3. Set the raw source format on the ``OUTPUT`` queue via
   :c:func:`VIDIOC_S_FMT`.

   * **Required fields:**

     ``type``
         a ``V4L2_BUF_TYPE_*`` enum appropriate for ``OUTPUT``.

     ``pixelformat``
         raw format of the source.

     ``width``, ``height``
         source resolution.

     other fields
         follow standard semantics.

   * **Return fields:**

     ``width``, ``height``
         may be adjusted to match encoder minimums, maximums and alignment
         requirements, as required by the currently selected formats, as
         reported by :c:func:`VIDIOC_ENUM_FRAMESIZES`.

     other fields
         follow standard semantics.

   * Setting the ``OUTPUT`` format will reset the selection rectangles to their
     default values, based on the new resolution, as described in the next
     step.

4. Set the raw frame interval on the ``OUTPUT`` queue via
   :c:func:`VIDIOC_S_PARM`. This also sets the coded frame interval on the
   ``CAPTURE`` queue to the same value.

   * ** Required fields:**

     ``type``
	 a ``V4L2_BUF_TYPE_*`` enum appropriate for ``OUTPUT``.

     ``parm.output``
	 set all fields except ``parm.output.timeperframe`` to 0.

     ``parm.output.timeperframe``
	 the desired frame interval; the encoder may adjust it to
	 match hardware requirements.

   * **Return fields:**

     ``parm.output.timeperframe``
	 the adjusted frame interval.

   .. important::

      Changing the ``OUTPUT`` frame interval *also* sets the framerate that
      the encoder uses to encode the video. So setting the frame interval
      to 1/24 (or 24 frames per second) will produce a coded video stream
      that can be played back at that speed. The frame interval for the
      ``OUTPUT`` queue is just a hint, the application may provide raw
      frames at a different rate. It can be used by the driver to help
      schedule multiple encoders running in parallel.

      In the next step the ``CAPTURE`` frame interval can optionally be
      changed to a different value. This is useful for off-line encoding
      were the coded frame interval can be different from the rate at
      which raw frames are supplied.

   .. important::

      ``timeperframe`` deals with *frames*, not fields.
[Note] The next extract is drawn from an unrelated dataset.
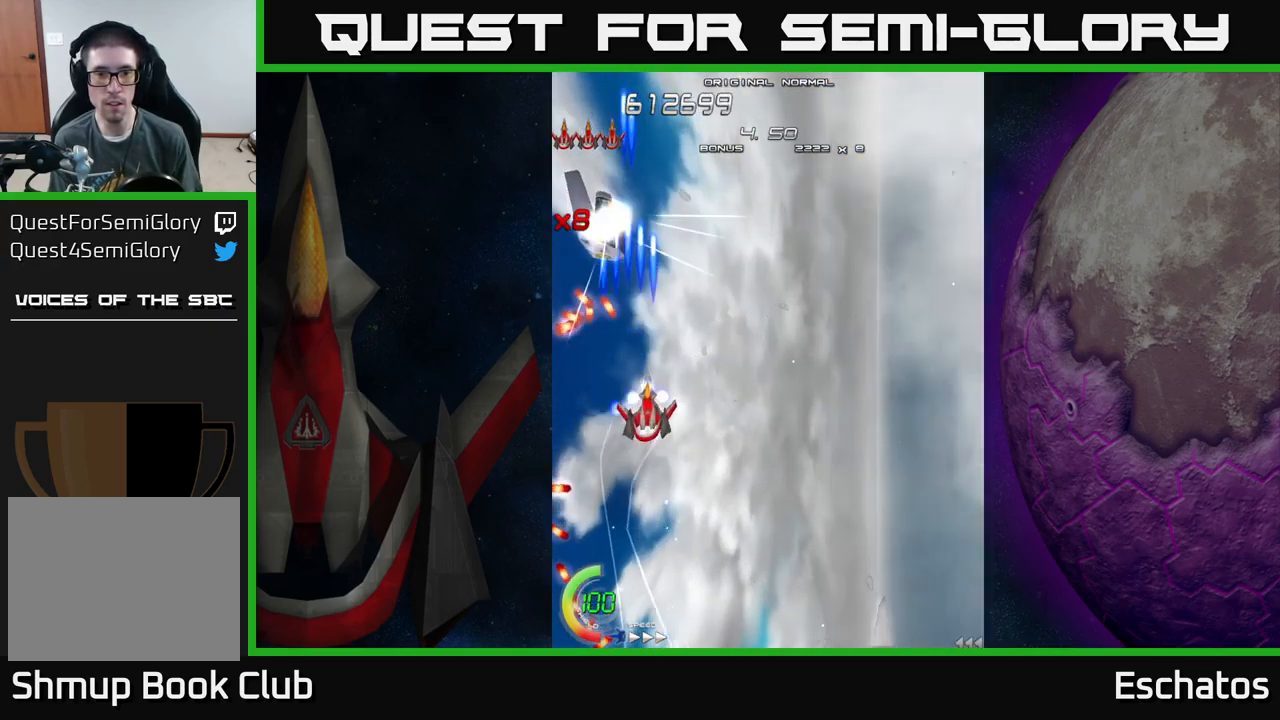
{"buttons": ["X"], "left_stick": "center", "right_stick": "center", "events": [[67, "DPAD_RIGHT", "up"], [317, "DPAD_RIGHT", "down"], [383, "DPAD_RIGHT", "up"]]}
So for interlaced
      formats this is the time per two fields, since a frame consists of
      a top and a bottom field.

   .. note::

      It is due to historical reasons that changing the ``OUTPUT`` frame
      interval also changes the coded frame interval on the ``CAPTURE``
      queue. Ideally these would be independent settings, but that would
      break the existing API.

5. **Optional** Set the coded frame interval on the ``CAPTURE`` queue via
   :c:func:`VIDIOC_S_PARM`. This is only necessary if the coded frame
   interval is different from the raw frame interval, which is typically
   the case for off-line encoding. Support for this feature is signalled
   by the :ref:`V4L2_FMT_FLAG_ENC_CAP_FRAME_INTERVAL <fmtdesc-flags>` format flag.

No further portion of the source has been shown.